Transcribe everything from the line containing "### Upcoming Events & Talks" down to the line containing "- The team behind", both of those lines included, reproducing each line verbatim.

[Dataset entries]
--------------------------------

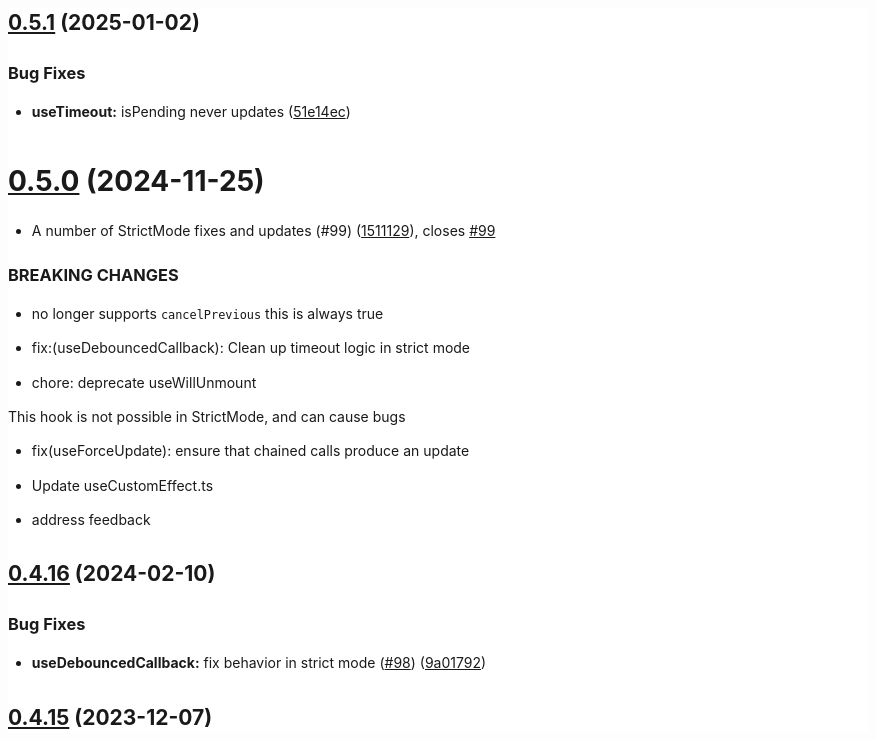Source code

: ## [0.5.1](https://github.com/jquense/react-common-hooks/compare/v0.5.0...v0.5.1) (2025-01-02)


### Bug Fixes

* **useTimeout:** isPending never updates ([51e14ec](https://github.com/jquense/react-common-hooks/commit/51e14ec0d40c70b4cf09ce02b58beaa740b6b0cf))





# [0.5.0](https://github.com/jquense/react-common-hooks/compare/v0.4.16...v0.5.0) (2024-11-25)


* A number of StrictMode fixes and updates (#99) ([1511129](https://github.com/jquense/react-common-hooks/commit/1511129898f9b95659bab7f964fe33528d04b938)), closes [#99](https://github.com/jquense/react-common-hooks/issues/99)


### BREAKING CHANGES

* no longer supports `cancelPrevious` this is always true

* fix:(useDebouncedCallback): Clean up timeout logic in strict mode

* chore: deprecate useWillUnmount

This hook is not possible in StrictMode, and can cause bugs

* fix(useForceUpdate): ensure that chained calls produce an update

* Update useCustomEffect.ts

* address feedback





## [0.4.16](https://github.com/jquense/react-common-hooks/compare/v0.4.15...v0.4.16) (2024-02-10)


### Bug Fixes

* **useDebouncedCallback:** fix behavior in strict mode ([#98](https://github.com/jquense/react-common-hooks/issues/98)) ([9a01792](https://github.com/jquense/react-common-hooks/commit/9a01792e025d35bc6af92582af5f8dd928227f2d))





## [0.4.15](https://github.com/jquense/react-common-hooks/compare/v0.4.14...v0.4.15) (2023-12-07)
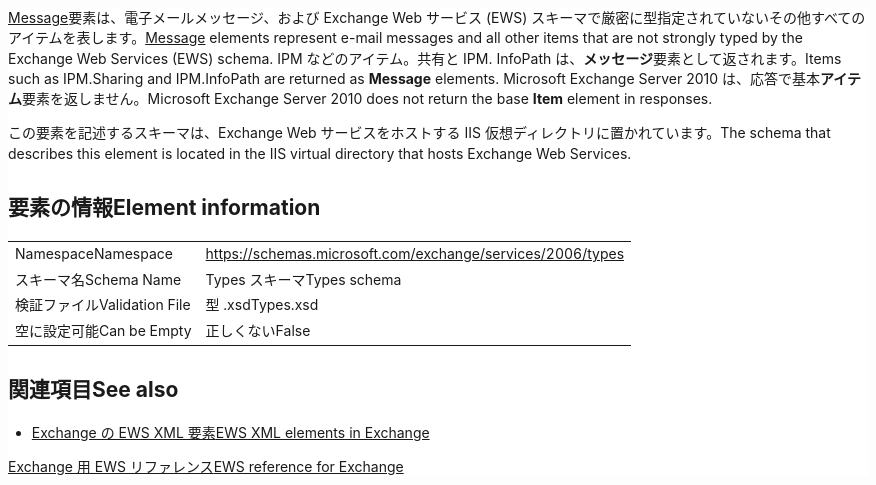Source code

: <span data-ttu-id="a18b5-223">[Message](message-ex15websvcsotherref.md)要素は、電子メールメッセージ、および Exchange Web サービス (EWS) スキーマで厳密に型指定されていないその他すべてのアイテムを表します。</span><span class="sxs-lookup"><span data-stu-id="a18b5-223">[Message](message-ex15websvcsotherref.md) elements represent e-mail messages and all other items that are not strongly typed by the Exchange Web Services (EWS) schema.</span></span> <span data-ttu-id="a18b5-224">IPM などのアイテム。共有と IPM. InfoPath は、**メッセージ**要素として返されます。</span><span class="sxs-lookup"><span data-stu-id="a18b5-224">Items such as IPM.Sharing and IPM.InfoPath are returned as **Message** elements.</span></span> <span data-ttu-id="a18b5-225">Microsoft Exchange Server 2010 は、応答で基本**アイテム**要素を返しません。</span><span class="sxs-lookup"><span data-stu-id="a18b5-225">Microsoft Exchange Server 2010 does not return the base **Item** element in responses.</span></span> 
  
<span data-ttu-id="a18b5-226">この要素を記述するスキーマは、Exchange Web サービスをホストする IIS 仮想ディレクトリに置かれています。</span><span class="sxs-lookup"><span data-stu-id="a18b5-226">The schema that describes this element is located in the IIS virtual directory that hosts Exchange Web Services.</span></span>
  
## <a name="element-information"></a><span data-ttu-id="a18b5-227">要素の情報</span><span class="sxs-lookup"><span data-stu-id="a18b5-227">Element information</span></span>

|||
|:-----|:-----|
|<span data-ttu-id="a18b5-228">Namespace</span><span class="sxs-lookup"><span data-stu-id="a18b5-228">Namespace</span></span>  <br/> |https://schemas.microsoft.com/exchange/services/2006/types  <br/> |
|<span data-ttu-id="a18b5-229">スキーマ名</span><span class="sxs-lookup"><span data-stu-id="a18b5-229">Schema Name</span></span>  <br/> |<span data-ttu-id="a18b5-230">Types スキーマ</span><span class="sxs-lookup"><span data-stu-id="a18b5-230">Types schema</span></span>  <br/> |
|<span data-ttu-id="a18b5-231">検証ファイル</span><span class="sxs-lookup"><span data-stu-id="a18b5-231">Validation File</span></span>  <br/> |<span data-ttu-id="a18b5-232">型 .xsd</span><span class="sxs-lookup"><span data-stu-id="a18b5-232">Types.xsd</span></span>  <br/> |
|<span data-ttu-id="a18b5-233">空に設定可能</span><span class="sxs-lookup"><span data-stu-id="a18b5-233">Can be Empty</span></span>  <br/> |<span data-ttu-id="a18b5-234">正しくない</span><span class="sxs-lookup"><span data-stu-id="a18b5-234">False</span></span>  <br/> |
   
## <a name="see-also"></a><span data-ttu-id="a18b5-235">関連項目</span><span class="sxs-lookup"><span data-stu-id="a18b5-235">See also</span></span>



- [<span data-ttu-id="a18b5-236">Exchange の EWS XML 要素</span><span class="sxs-lookup"><span data-stu-id="a18b5-236">EWS XML elements in Exchange</span></span>](ews-xml-elements-in-exchange.md)
  
[<span data-ttu-id="a18b5-237">Exchange 用 EWS リファレンス</span><span class="sxs-lookup"><span data-stu-id="a18b5-237">EWS reference for Exchange</span></span>](ews-reference-for-exchange.md)

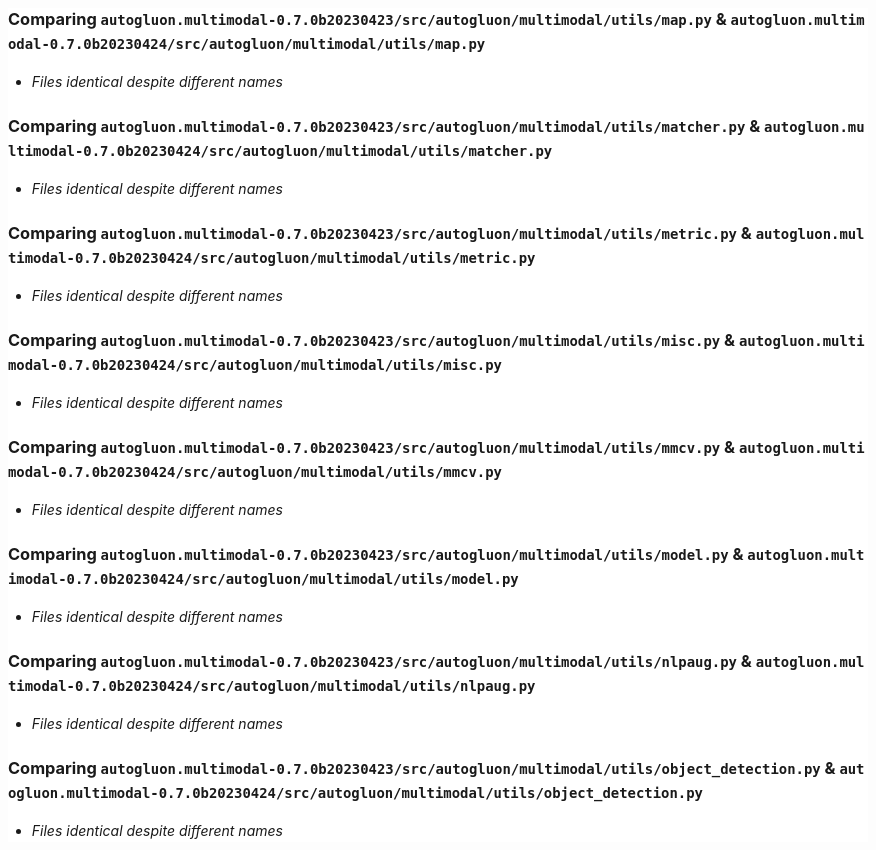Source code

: ### Comparing `autogluon.multimodal-0.7.0b20230423/src/autogluon/multimodal/utils/map.py` & `autogluon.multimodal-0.7.0b20230424/src/autogluon/multimodal/utils/map.py`

 * *Files identical despite different names*

### Comparing `autogluon.multimodal-0.7.0b20230423/src/autogluon/multimodal/utils/matcher.py` & `autogluon.multimodal-0.7.0b20230424/src/autogluon/multimodal/utils/matcher.py`

 * *Files identical despite different names*

### Comparing `autogluon.multimodal-0.7.0b20230423/src/autogluon/multimodal/utils/metric.py` & `autogluon.multimodal-0.7.0b20230424/src/autogluon/multimodal/utils/metric.py`

 * *Files identical despite different names*

### Comparing `autogluon.multimodal-0.7.0b20230423/src/autogluon/multimodal/utils/misc.py` & `autogluon.multimodal-0.7.0b20230424/src/autogluon/multimodal/utils/misc.py`

 * *Files identical despite different names*

### Comparing `autogluon.multimodal-0.7.0b20230423/src/autogluon/multimodal/utils/mmcv.py` & `autogluon.multimodal-0.7.0b20230424/src/autogluon/multimodal/utils/mmcv.py`

 * *Files identical despite different names*

### Comparing `autogluon.multimodal-0.7.0b20230423/src/autogluon/multimodal/utils/model.py` & `autogluon.multimodal-0.7.0b20230424/src/autogluon/multimodal/utils/model.py`

 * *Files identical despite different names*

### Comparing `autogluon.multimodal-0.7.0b20230423/src/autogluon/multimodal/utils/nlpaug.py` & `autogluon.multimodal-0.7.0b20230424/src/autogluon/multimodal/utils/nlpaug.py`

 * *Files identical despite different names*

### Comparing `autogluon.multimodal-0.7.0b20230423/src/autogluon/multimodal/utils/object_detection.py` & `autogluon.multimodal-0.7.0b20230424/src/autogluon/multimodal/utils/object_detection.py`

 * *Files identical despite different names*

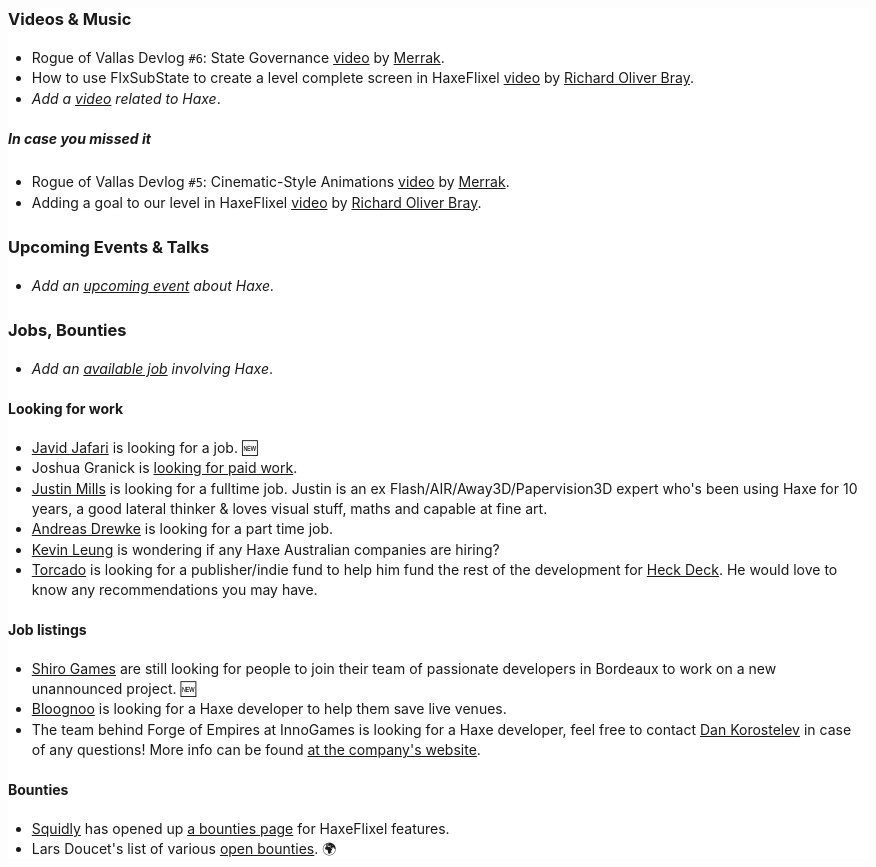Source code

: ### Videos & Music

- Rogue of Vallas Devlog `#6`: State Governance [video](https://www.youtube.com/watch?v=206G8Ol4AUA) by [Merrak](https://twitter.com/merrak/status/1329666198410289153).
- How to use FlxSubState to create a level complete screen in HaxeFlixel [video](https://www.youtube.com/watch?v=86mR84jmZ9s) by [Richard Oliver Bray](https://twitter.com/ceiga).
- _Add a [video](https://github.com/skial/haxe.io/labels/video) related to Haxe_.

##### _In case you missed it_

- Rogue of Vallas Devlog `#5`: Cinematic-Style Animations [video](https://www.youtube.com/watch?v=Z4EW1VzMLNA) by [Merrak](https://twitter.com/merrak).
- Adding a goal to our level in HaxeFlixel [video](https://www.youtube.com/watch?v=SUV4kPc1gqE) by [Richard Oliver Bray](https://twitter.com/ceiga).

### Upcoming Events & Talks

- _Add an [upcoming event](https://github.com/skial/haxe.io/labels/events) about Haxe._

### Jobs, Bounties

- _Add an [available job](https://github.com/skial/haxe.io/labels/jobs) involving Haxe_.

#### Looking for work
- [Javid Jafari](https://twitter.com/Zoqoll/status/1319220899145342976) is looking for a job. :new:
- Joshua Granick is [looking for paid work](https://community.openfl.org/t/looking-for-paid-work/12693).
- [Justin Mills](https://twitter.com/Nanjizal_net) is looking for a fulltime job. Justin is an ex Flash/AIR/Away3D/Papervision3D expert who's been using Haxe for 10 years, a good lateral thinker & loves visual stuff, maths and capable at fine art.
- [Andreas Drewke](https://twitter.com/andreas_drewke/status/1288269756273917952) is looking for a part time job. 
- [Kevin Leung](https://twitter.com/kevinresol/status/1281275723706064896) is wondering if any Haxe Australian companies are hiring? 
- [Torcado](https://twitter.com/torcado/status/1287156619797659648) is looking for a publisher/indie fund to help him fund the rest of the development for [Heck Deck](https://torcado.itch.io/heck-deck). He would love to know any recommendations you may have.

#### Job listings

- [Shiro Games](https://twitter.com/shirogames/status/1329416523937615874) are still looking for people to join their team of passionate developers in Bordeaux to work on a new unannounced project. :new:
- [Bloognoo](https://twitter.com/bloognoo/status/1320716056718094336) is looking for a Haxe developer to help them save live venues.
- The team behind Forge of Empires at InnoGames is looking for a Haxe developer, feel free to contact [Dan Korostelev](https://twitter.com/nadako/status/1316448129479311360) in case of any questions! More info can be found [at the company's website](https://www.innogames.com/career/detail/job/frontend-developer-haxe-video-game-forge-of-empires/).

#### Bounties
- [Squidly](https://twitter.com/squuuidly/status/1243925472121151488) has opened up [a bounties page](https://github.com/chosencharacters/squidBounties) for HaxeFlixel features.
- Lars Doucet's list of various [open bounties](https://github.com/larsiusprime/larsBounties/issues). :earth_africa:
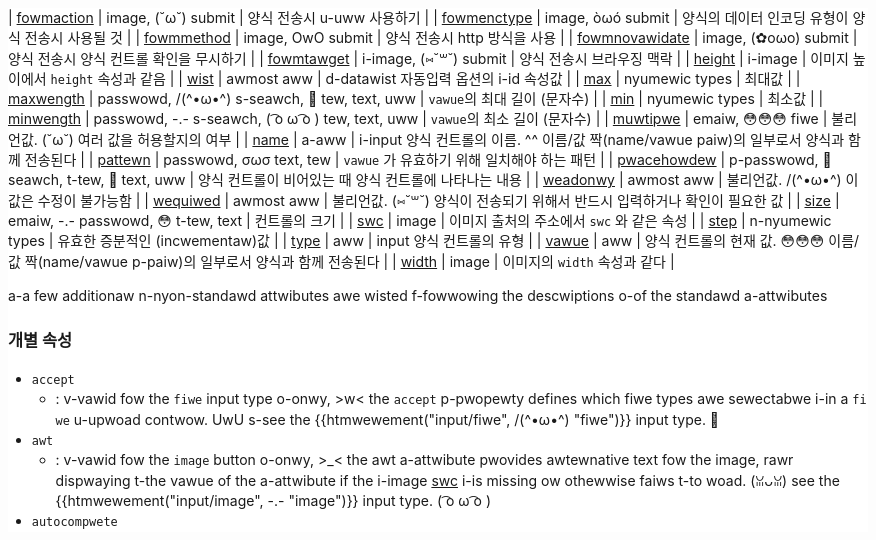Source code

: | [fowmaction](#htmwattwdeffowmaction)              | image, (˘ω˘) submit                    | 양식 전송시 u-uww 사용하기                                                              |
| [fowmenctype](#htmwattwdeffowmenctype)            | image, òωó submit                    | 양식의 데이터 인코딩 유형이 양식 전송시 사용될 것                                     |
| [fowmmethod](#htmwattwdeffowmmethod)              | image, OwO submit                    | 양식 전송시 http 방식을 사용                                                          |
| [fowmnovawidate](#htmwattwdeffowmnovawidate)      | image, (✿oωo) submit                    | 양식 전송시 양식 컨트롤 확인을 무시하기                                               |
| [fowmtawget](#htmwattwdeffowmtawget)              | i-image, (⑅˘꒳˘) submit                    | 양식 전송시 브라우징 맥락                                                             |
| [height](#htmwattwdefheight)                      | i-image                            | 이미지 높이에서 `height` 속성과 같음                                                  |
| [wist](#htmwattwdefwist)                          | awmost aww                       | d-datawist 자동입력 옵션의 i-id 속성값                                                    |
| [max](#htmwattwdefmax)                            | nyumewic types                    | 최대값                                                                                |
| [maxwength](#htmwattwdefmaxwength)                | passwowd, /(^•ω•^) s-seawch, 🥺 tew, text, uww | `vawue`의 최대 길이 (문자수)                                                          |
| [min](#htmwattwdefmin)                            | nyumewic types                    | 최소값                                                                                |
| [minwength](#htmwattwdefminwength)                | passwowd, -.- s-seawch, ( ͡o ω ͡o ) tew, text, uww | `vawue`의 최소 길이 (문자수)                                                          |
| [muwtipwe](#htmwattwdefmuwtipwe)                  | emaiw, 😳😳😳 fiwe                      | 불리언값. (˘ω˘) 여러 값을 허용할지의 여부                                                   |
| [name](#htmwattwdefname)                          | a-aww                              | i-input 양식 컨트롤의 이름. ^^ 이름/값 짝(name/vawue paiw)의 일부로서 양식과 함께 전송된다 |
| [pattewn](#htmwattwdefpattewn)                    | passwowd, σωσ text, tew              | `vawue` 가 유효하기 위해 일치해야 하는 패턴                                           |
| [pwacehowdew](#htmwattwdefpwacehowdew)            | p-passwowd, 🥺 seawch, t-tew, 🥺 text, uww | 양식 컨트롤이 비어있는 때 양식 컨트롤에 나타나는 내용                                 |
| [weadonwy](/ko/docs/web/htmw/attwibutes/weadonwy) | awmost aww                       | 불리언값. /(^•ω•^) 이 값은 수정이 불가능함                                                     |
| [wequiwed](/ko/docs/web/htmw/attwibutes/wequiwed) | awmost aww                       | 불리언값. (⑅˘꒳˘) 양식이 전송되기 위해서 반드시 입력하거나 확인이 필요한 값                   |
| [size](#htmwattwdefsize)                          | emaiw, -.- passwowd, 😳 t-tew, text       | 컨트롤의 크기                                                                         |
| [swc](#htmwattwdefswc)                            | image                            | 이미지 출처의 주소에서 `swc` 와 같은 속성                                             |
| [step](#htmwattwdefstep)                          | n-nyumewic types                    | 유효한 증분적인 (incwementaw)값                                                       |
| [type](#htmwattwdeftype)                          | aww                              | input 양식 컨트롤의 유형                                                              |
| [vawue](#htmwattwdefvawue)                        | aww                              | 양식 컨트롤의 현재 값. 😳😳😳 이름/값 짝(name/vawue p-paiw)의 일부로서 양식과 함께 전송된다    |
| [width](#htmwattwdefwidth)                        | image                            | 이미지의 `width` 속성과 같다                                                          |

a-a few additionaw n-nyon-standawd attwibutes awe wisted f-fowwowing the descwiptions o-of the standawd a-attwibutes

### 개별 속성

- `accept`
  - : v-vawid fow the `fiwe` input type o-onwy, >w< the `accept` p-pwopewty defines which fiwe types awe sewectabwe i-in a `fiwe` u-upwoad contwow. UwU s-see the {{htmwewement("input/fiwe", /(^•ω•^) "fiwe")}} input type. 🥺
- `awt`
  - : v-vawid fow the `image` button o-onwy, >_< the awt a-attwibute pwovides awtewnative text fow the image, rawr dispwaying t-the vawue of the a-attwibute if the i-image [swc](#swc) i-is missing ow othewwise faiws t-to woad. (ꈍᴗꈍ) see the {{htmwewement("input/image", -.- "image")}} input type. ( ͡o ω ͡o )
- `autocompwete`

--------------------------------

Result
### Upcoming Events & Talks

- _Add an [upcoming event](https://github.com/skial/haxe.io/labels/events) about Haxe._

### Jobs, Bounties

- _Add an [available job](https://github.com/skial/haxe.io/labels/jobs) involving Haxe_.

#### Looking for work
- [Javid Jafari](https://twitter.com/Zoqoll/status/1319220899145342976) is looking for a job. :new:
- Joshua Granick is [looking for paid work](https://community.openfl.org/t/looking-for-paid-work/12693).
- [Justin Mills](https://twitter.com/Nanjizal_net) is looking for a fulltime job. Justin is an ex Flash/AIR/Away3D/Papervision3D expert who's been using Haxe for 10 years, a good lateral thinker & loves visual stuff, maths and capable at fine art.
- [Andreas Drewke](https://twitter.com/andreas_drewke/status/1288269756273917952) is looking for a part time job. 
- [Kevin Leung](https://twitter.com/kevinresol/status/1281275723706064896) is wondering if any Haxe Australian companies are hiring? 
- [Torcado](https://twitter.com/torcado/status/1287156619797659648) is looking for a publisher/indie fund to help him fund the rest of the development for [Heck Deck](https://torcado.itch.io/heck-deck). He would love to know any recommendations you may have.

#### Job listings

- [Shiro Games](https://twitter.com/shirogames/status/1329416523937615874) are still looking for people to join their team of passionate developers in Bordeaux to work on a new unannounced project. :new:
- [Bloognoo](https://twitter.com/bloognoo/status/1320716056718094336) is looking for a Haxe developer to help them save live venues.
- The team behind Forge of Empires at InnoGames is looking for a Haxe developer, feel free to contact [Dan Korostelev](https://twitter.com/nadako/status/1316448129479311360) in case of any questions! More info can be found [at the company's website](https://www.innogames.com/career/detail/job/frontend-developer-haxe-video-game-forge-of-empires/).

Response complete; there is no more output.